[Page images and extracted text]
- - - -
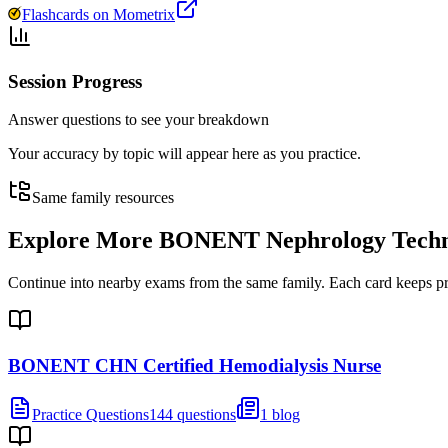
Flashcards on Mometrix
Session Progress
Answer questions to see your breakdown
Your accuracy by topic will appear here as you practice.
Same family resources
Explore More
BONENT Nephrology Technol
Continue into nearby exams from the same family. Each card keeps pract
BONENT CHN Certified Hemodialysis Nurse
Practice Questions
144 questions
1 blog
- - - -
Activity: Copy exactly the lines from the first line of the records above through the line with "Continue into nearby", both included, and nothing else. Pictures stay out.

Output below:
Flashcards on Mometrix
Session Progress
Answer questions to see your breakdown
Your accuracy by topic will appear here as you practice.
Same family resources
Explore More
BONENT Nephrology Technol
Continue into nearby exams from the same family. Each card keeps pract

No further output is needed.